First, let’s look at the sum of the normalized expression values per
spot for each method. Recall from above that NormalizeData
put the log-transformed values in the data
layer.
Similarly, SCTransform
puts the log1p transformed values of
the corrected counts in the data
layer. So, we access that
layer below.
R
# Create a one-column plot with two panels
layout(matrix(1:2, ncol = 1))
# Extract the log-normalized data from the data layer of the lognorm_st Seurat object
sum_log <- LayerData(lognorm_st, layer = "data")
# Plot a histogram of the column sum of the log-normalized data
hist(colSums2(sum_log), main = "Log-norm", xlab = "Summed, Normalized Expression Values")
# Extract the SCTransformed (log-transformed corrected count) data from the data layer of the sct_st Seurat object
sum_sct <- LayerData(sct_st, layer = "data")
# Plot a histogram of the column sum of the SCTransformed (log-transformed corrected count) data
hist(colSums2(sum_sct), main = "SCT", xlab = "Summed, Normalized Expression Values")
Notice that the log-normalization has a range of summed expression values per spot spanning several orders of magnitude. The SCTransform has a more uniform distribution of summed normalized expression values that spans a factor of three, from ~1000 to ~2700.
Next, we will compare the mean-variance plots between the two methods.
R
plot_lognorm
R
plot_sct
Following SCTransform, the variance is largely stable across a range of mean expression values. Certainly, we do not observe the wild ripple in the mean-variance trend at the high expression end that we saw with log-normalization. Secondly, the highly variable genes are spread across a larger region and not overly biased towards the high end of the expression spectrum.
We conclude that SCTransform is more appropriate for these data than log normalization for those two reasons:
- The variance is stable throughout the entire range of mean expression values, i.e., the standardized variance is near one throughout this range.
- The highly variable genes, i.e., those whose standardized variance deviates from one, are spread throughout the expression spectrum and not localized to highly expressed genes.
No One-Size-Fits-All Approach
Raw read counts provide essential insights into absolute cell densities within a sample. In some cases, this may reflect morphologically distinct regions and / or regions enriched for particular cell types. We advise assessing raw gene and count spatial distributions prior to normalization for this reason.

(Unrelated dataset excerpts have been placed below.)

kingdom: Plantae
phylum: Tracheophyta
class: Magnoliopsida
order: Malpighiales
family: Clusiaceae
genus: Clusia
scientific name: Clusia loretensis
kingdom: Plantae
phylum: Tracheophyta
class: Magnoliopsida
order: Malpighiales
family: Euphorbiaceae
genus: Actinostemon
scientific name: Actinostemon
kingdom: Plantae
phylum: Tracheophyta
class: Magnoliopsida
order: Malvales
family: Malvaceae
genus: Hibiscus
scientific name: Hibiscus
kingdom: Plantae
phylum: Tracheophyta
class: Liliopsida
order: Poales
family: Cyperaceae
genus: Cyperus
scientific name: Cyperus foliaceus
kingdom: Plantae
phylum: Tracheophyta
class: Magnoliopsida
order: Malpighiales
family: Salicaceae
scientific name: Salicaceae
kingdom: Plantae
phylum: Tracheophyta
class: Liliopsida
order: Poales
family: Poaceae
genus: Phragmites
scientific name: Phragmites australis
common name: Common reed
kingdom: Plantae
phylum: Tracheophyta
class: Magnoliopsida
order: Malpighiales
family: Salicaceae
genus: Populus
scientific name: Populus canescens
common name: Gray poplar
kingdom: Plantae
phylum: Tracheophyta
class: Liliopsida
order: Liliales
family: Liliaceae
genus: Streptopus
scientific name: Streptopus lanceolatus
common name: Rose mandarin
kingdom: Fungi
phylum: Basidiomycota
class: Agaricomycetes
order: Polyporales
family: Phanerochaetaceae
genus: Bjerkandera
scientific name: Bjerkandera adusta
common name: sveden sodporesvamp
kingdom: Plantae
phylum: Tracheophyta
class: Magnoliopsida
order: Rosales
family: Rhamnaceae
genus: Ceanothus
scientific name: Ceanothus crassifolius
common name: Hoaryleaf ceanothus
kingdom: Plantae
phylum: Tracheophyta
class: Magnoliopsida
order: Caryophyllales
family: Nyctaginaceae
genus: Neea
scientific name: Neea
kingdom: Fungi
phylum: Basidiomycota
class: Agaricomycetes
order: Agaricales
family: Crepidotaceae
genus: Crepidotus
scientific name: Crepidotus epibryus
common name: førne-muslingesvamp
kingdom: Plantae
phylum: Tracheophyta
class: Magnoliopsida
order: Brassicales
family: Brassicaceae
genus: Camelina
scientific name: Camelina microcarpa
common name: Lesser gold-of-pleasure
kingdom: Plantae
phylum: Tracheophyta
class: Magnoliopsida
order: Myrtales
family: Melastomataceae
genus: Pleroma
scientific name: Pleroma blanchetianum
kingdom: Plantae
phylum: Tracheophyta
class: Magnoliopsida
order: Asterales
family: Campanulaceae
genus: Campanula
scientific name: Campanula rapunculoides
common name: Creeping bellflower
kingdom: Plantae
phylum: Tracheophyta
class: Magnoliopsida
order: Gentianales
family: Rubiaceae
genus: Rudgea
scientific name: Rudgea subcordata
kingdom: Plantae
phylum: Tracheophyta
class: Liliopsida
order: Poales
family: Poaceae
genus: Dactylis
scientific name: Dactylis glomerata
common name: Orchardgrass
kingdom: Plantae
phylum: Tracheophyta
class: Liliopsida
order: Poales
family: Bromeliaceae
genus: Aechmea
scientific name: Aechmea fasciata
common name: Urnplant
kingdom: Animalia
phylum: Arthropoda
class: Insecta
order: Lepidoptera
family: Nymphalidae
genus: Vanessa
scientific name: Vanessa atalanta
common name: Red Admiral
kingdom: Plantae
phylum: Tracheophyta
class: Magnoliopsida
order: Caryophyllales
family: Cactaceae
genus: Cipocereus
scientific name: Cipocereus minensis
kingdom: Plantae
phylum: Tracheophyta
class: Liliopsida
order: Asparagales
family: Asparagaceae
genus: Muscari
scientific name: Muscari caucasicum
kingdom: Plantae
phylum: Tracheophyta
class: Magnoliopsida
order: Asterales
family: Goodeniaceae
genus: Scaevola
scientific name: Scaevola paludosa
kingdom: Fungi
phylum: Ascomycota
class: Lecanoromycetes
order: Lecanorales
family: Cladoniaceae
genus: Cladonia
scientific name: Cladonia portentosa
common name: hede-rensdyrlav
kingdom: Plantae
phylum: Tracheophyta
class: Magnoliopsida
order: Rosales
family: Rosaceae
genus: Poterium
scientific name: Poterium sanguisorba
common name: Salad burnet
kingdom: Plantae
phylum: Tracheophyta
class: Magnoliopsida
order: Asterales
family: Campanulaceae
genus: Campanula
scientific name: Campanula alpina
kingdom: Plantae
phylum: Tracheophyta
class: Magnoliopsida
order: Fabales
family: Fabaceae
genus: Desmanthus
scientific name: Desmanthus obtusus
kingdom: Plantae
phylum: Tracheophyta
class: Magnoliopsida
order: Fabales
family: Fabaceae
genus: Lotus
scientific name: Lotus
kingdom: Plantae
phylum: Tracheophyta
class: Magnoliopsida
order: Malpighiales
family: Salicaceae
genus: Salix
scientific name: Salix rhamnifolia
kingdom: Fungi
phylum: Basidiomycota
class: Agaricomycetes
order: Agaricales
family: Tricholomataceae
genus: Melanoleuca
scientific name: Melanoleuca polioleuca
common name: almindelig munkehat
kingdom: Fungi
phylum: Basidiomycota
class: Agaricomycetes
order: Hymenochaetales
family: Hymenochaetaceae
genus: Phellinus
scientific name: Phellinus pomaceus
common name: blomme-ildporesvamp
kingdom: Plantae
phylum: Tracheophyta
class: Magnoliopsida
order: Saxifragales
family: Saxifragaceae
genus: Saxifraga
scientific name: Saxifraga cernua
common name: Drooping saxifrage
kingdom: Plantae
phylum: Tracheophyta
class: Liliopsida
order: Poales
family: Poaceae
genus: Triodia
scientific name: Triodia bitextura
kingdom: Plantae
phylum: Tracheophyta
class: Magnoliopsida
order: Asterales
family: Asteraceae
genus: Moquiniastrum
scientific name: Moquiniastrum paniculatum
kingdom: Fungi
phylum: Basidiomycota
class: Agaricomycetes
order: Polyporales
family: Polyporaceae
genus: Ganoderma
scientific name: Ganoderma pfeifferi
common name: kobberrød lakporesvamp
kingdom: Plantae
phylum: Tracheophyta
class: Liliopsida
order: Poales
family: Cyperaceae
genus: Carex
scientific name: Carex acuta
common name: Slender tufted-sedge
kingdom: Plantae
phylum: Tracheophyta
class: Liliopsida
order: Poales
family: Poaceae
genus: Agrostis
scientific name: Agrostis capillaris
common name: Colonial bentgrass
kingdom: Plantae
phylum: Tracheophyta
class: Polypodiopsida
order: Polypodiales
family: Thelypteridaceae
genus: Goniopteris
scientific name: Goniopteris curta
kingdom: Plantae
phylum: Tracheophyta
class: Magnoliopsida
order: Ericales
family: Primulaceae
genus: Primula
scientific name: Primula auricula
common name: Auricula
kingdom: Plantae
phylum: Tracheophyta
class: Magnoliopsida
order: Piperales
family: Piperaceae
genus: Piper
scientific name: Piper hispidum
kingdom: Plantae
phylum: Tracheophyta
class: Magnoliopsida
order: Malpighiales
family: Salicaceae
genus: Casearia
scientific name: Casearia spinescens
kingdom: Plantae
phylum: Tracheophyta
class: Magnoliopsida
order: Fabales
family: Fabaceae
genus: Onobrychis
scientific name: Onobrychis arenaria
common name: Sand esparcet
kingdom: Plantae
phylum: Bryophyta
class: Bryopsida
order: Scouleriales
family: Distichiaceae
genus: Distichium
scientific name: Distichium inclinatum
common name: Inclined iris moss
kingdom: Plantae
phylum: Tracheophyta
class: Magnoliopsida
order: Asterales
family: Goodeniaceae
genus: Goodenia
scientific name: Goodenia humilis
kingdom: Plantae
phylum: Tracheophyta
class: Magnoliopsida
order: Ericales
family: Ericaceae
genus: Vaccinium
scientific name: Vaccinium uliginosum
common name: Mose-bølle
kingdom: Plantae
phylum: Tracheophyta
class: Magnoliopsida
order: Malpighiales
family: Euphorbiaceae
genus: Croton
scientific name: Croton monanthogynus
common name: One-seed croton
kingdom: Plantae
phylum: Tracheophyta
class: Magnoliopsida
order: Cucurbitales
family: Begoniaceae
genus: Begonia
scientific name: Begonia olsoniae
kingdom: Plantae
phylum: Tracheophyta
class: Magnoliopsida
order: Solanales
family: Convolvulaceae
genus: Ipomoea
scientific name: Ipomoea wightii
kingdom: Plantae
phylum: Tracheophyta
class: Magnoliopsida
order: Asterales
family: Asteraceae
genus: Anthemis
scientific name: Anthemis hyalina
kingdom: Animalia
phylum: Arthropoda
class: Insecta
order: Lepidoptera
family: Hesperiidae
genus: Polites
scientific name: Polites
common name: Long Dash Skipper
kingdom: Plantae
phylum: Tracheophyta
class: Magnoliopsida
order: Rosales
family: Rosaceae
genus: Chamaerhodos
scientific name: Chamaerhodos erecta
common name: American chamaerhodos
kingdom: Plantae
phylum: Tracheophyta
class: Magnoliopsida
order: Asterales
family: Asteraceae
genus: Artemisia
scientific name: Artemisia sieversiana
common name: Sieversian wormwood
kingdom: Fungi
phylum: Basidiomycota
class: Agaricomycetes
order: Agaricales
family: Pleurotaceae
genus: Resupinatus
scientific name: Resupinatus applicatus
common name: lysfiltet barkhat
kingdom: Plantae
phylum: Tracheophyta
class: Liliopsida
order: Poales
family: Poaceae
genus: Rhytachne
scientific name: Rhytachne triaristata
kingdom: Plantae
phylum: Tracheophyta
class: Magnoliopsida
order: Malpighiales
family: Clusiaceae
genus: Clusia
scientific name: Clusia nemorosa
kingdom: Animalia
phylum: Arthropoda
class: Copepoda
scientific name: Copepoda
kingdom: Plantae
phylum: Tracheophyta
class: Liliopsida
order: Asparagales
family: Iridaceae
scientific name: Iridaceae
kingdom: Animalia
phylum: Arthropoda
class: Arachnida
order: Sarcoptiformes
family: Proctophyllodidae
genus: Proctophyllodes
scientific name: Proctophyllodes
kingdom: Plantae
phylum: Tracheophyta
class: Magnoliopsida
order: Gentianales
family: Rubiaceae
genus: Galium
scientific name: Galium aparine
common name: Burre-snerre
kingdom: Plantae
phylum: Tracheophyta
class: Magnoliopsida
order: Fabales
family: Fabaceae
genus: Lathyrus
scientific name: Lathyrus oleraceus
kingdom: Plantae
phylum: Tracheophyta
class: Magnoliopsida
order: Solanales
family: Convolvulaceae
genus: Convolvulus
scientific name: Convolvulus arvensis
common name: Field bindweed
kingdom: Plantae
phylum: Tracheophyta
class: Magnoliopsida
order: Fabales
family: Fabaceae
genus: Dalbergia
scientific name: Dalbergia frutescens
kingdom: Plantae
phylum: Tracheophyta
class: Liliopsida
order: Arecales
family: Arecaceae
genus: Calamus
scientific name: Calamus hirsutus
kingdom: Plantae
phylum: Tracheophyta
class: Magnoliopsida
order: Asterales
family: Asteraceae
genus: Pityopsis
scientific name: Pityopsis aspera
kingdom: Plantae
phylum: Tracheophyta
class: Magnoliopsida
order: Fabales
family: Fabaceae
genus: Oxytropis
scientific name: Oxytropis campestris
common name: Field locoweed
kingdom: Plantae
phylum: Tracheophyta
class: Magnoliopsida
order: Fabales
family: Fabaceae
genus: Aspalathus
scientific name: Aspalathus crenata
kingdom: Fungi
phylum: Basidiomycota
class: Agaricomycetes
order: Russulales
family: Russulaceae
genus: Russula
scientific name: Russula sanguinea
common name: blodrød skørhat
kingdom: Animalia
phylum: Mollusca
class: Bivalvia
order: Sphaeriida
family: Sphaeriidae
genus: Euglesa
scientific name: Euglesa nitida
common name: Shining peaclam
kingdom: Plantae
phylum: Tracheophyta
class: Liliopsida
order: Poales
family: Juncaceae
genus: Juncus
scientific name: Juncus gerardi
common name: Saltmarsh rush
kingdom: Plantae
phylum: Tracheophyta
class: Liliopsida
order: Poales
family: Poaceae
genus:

In this particular example, we found that SCTransform better ameliorated the mean-variance trend than log-normalization. We make no claim that this will hold universally across samples. Indeed, rather than advocating for one particular normalization approach, our goal was to introduce you to means of diagnosing the impact of normalization methods and of comparing them.
Key Points
- Normalization is necessary to deal with technical artifacts, in particular, varying total counts (library size) across spots and the dependence of a gene’s variance on its mean expression.
- Nevertheless, raw (unnormalized) data can provide biologically meaningful insights such as region-specific differences in cell type or density that impact total reads.
- Popular methods aim to address these artifacts and include, but are not limited to, CPM normalization, log normalization, and SCTransform.
- The ability of a normalization method to stabilize expression variance across its mean (i.e., to remove the dependence of the former on the latter) can be assessed visually with a mean-variance plot.